Whole grains Constipation is a classic manifestation of hypothyroidism; therefore, this client should increase her fluid and fiber intake. Whole grains provide ample amounts of fiber.

A nurse is caring for a pt who just had a flexible bronchoscopy. Which of the following nursing actions is appropriate? Withhold food and liquids until the client's gag reflex returns. Irrigate the client's throat every 4 hr. Have the client refrain from talking for 24 hr. Suction the client's oropharynx frequently.

Withhold food and liquids until the client's gag reflex returns. Until the gag reflex returns, and the sedation effects have resolved, the client is at high risk for aspirating food or fluids. Also, oxygen saturation should be checked every 15 min. for 2 hr.

A nurse is caring for a client who has acute pancreatitis. After treating the client's pain, which of the following should the nurse address as the priority intervention? Auscultate the client's lungs. Assist the client to a side-lying position. Provide oral hygiene. Withhold oral fluids and food.

Withhold oral fluids and food. To rest the pancreas and reduce secretion of pancreatic enzymes, NPO status must be initiated and maintained during the acute phase of pancreatitis. This is the priority intervention to address after the client's pain has been treated.
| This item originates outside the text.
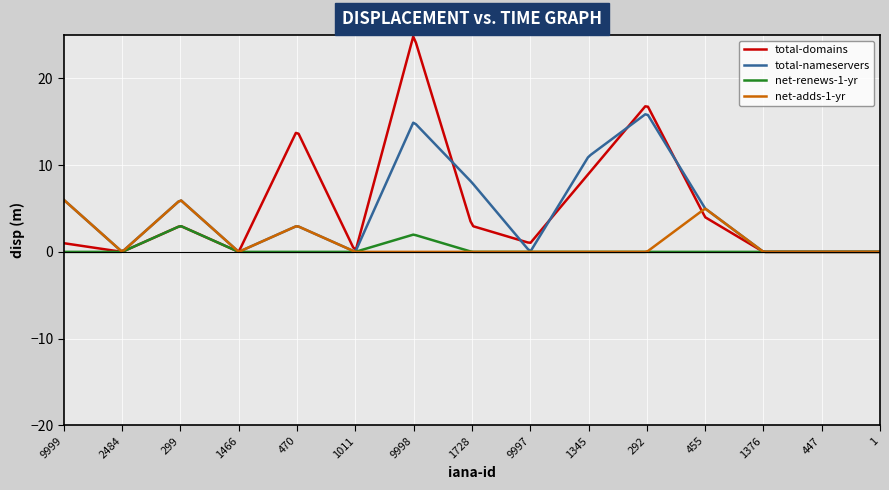

In total-domains, how many points are higher than both neighbors (excluding endpoints)?

4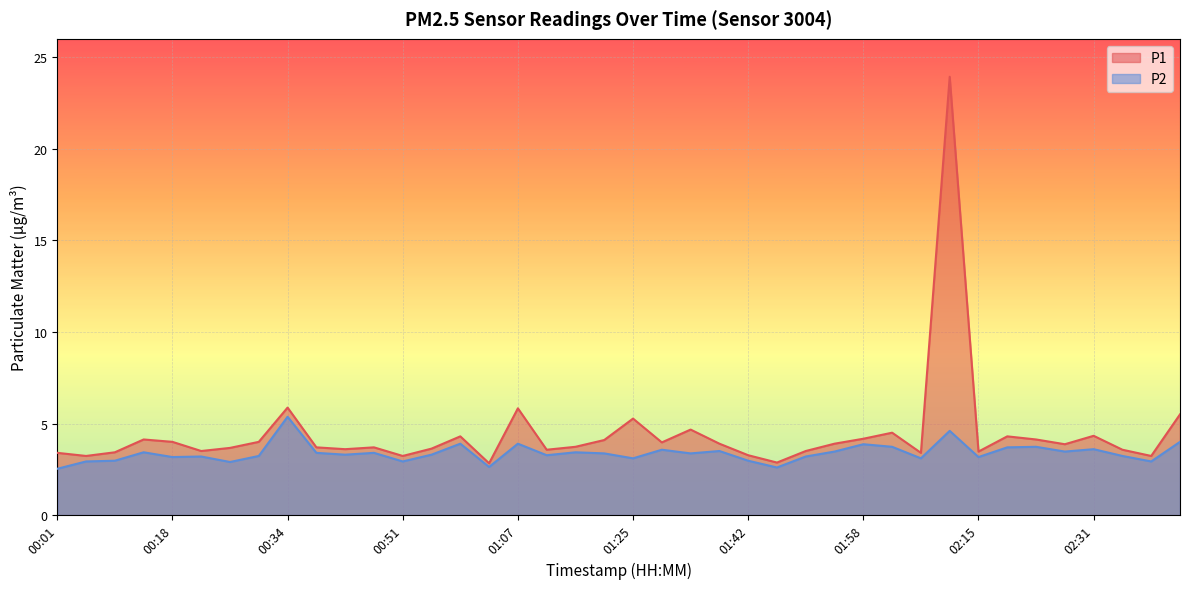

Reading left to right, what are all the values shown in this chart?

P1: 00:01=3.4	00:05=3.2	00:09=3.4	00:13=4.1	00:18=4.0	00:22=3.5	00:26=3.7	00:30=4.0	00:34=5.9	00:38=3.7	00:42=3.6	00:47=3.7	00:51=3.2	00:55=3.6	00:59=4.3	01:03=2.8	01:07=5.8	01:12=3.6	01:16=3.7	01:21=4.1	01:25=5.3	01:29=4.0	01:33=4.7	01:37=3.9	01:42=3.3	01:46=2.9	01:50=3.5	01:54=3.9	01:58=4.2	02:02=4.5	02:07=3.4	02:11=23.9	02:15=3.5	02:19=4.3	02:23=4.1	02:27=3.9	02:31=4.3	02:36=3.6	02:40=3.2	02:44=5.5
P2: 00:01=2.5	00:05=2.9	00:09=3.0	00:13=3.4	00:18=3.2	00:22=3.2	00:26=2.9	00:30=3.2	00:34=5.4	00:38=3.4	00:42=3.3	00:47=3.4	00:51=2.9	00:55=3.3	00:59=3.9	01:03=2.6	01:07=3.9	01:12=3.3	01:16=3.4	01:21=3.4	01:25=3.1	01:29=3.6	01:33=3.4	01:37=3.5	01:42=3.0	01:46=2.6	01:50=3.2	01:54=3.5	01:58=3.9	02:02=3.7	02:07=3.1	02:11=4.6	02:15=3.2	02:19=3.7	02:23=3.7	02:27=3.5	02:31=3.6	02:36=3.2	02:40=2.9	02:44=4.0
A nurse is caring for a client who is being evaluated for acromegaly. Which of the following manifestations should the nurse expect to find during assessment? (Select all that apply.) Loss of color discrimination. Coarse facial features Enlarged distal extremities Hepatomegaly

loss of color discrimination Acromegaly is a chronic metabolic disorder caused by an excess of growth hormone (hyperpituitarism) during adulthood, after normal growth of the skeleton and other organs is complete. Often rising from an adenoma, the tumor compresses the optic nerve and causes visual changes such as loss of color discrimination, narrowed perceptual field, or blindness.
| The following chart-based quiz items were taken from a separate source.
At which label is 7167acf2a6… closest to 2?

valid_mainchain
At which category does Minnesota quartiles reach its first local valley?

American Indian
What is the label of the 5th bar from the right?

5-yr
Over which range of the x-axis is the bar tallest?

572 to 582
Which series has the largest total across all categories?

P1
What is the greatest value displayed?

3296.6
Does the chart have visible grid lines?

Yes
A nurse is caring for a client during a nonstress test (NST). At the end of a 30-min period of observation, the nurse notes the following findings: The fetal heart rate baseline is 120/min with minimal variability and no accelerations. There are two decelerations of 15 /min in the fetal heart rate during a period of fetal movement, each lasting 20 seconds. Which of the following interpretations of these findings should the nurse make? A negative test A nonreactive test A positive test A reactive test

nonreactive test An NST that does not produce two or more qualifying accelerations within a 20-min period is interpreted as nonreactive. Qualifying accelerations peak at least 15 /min above the FHR baseline and last at least 15 seconds.

After radiation treatment, a client reports dryness, redness, and scaling of his skin occurring within the designated radiation treatment markings. The nurse should instruct the client to take which of the following actions? ​Apply hydrating lotions. ​Apply moist heat. Sit in the sun for 10 min per day. ​Wash with plain soap and water.

​Apply hydrating lotions. The nurse should instruct the client to gently apply hydrating lotions that do not contain metal, alcohol, or perfume.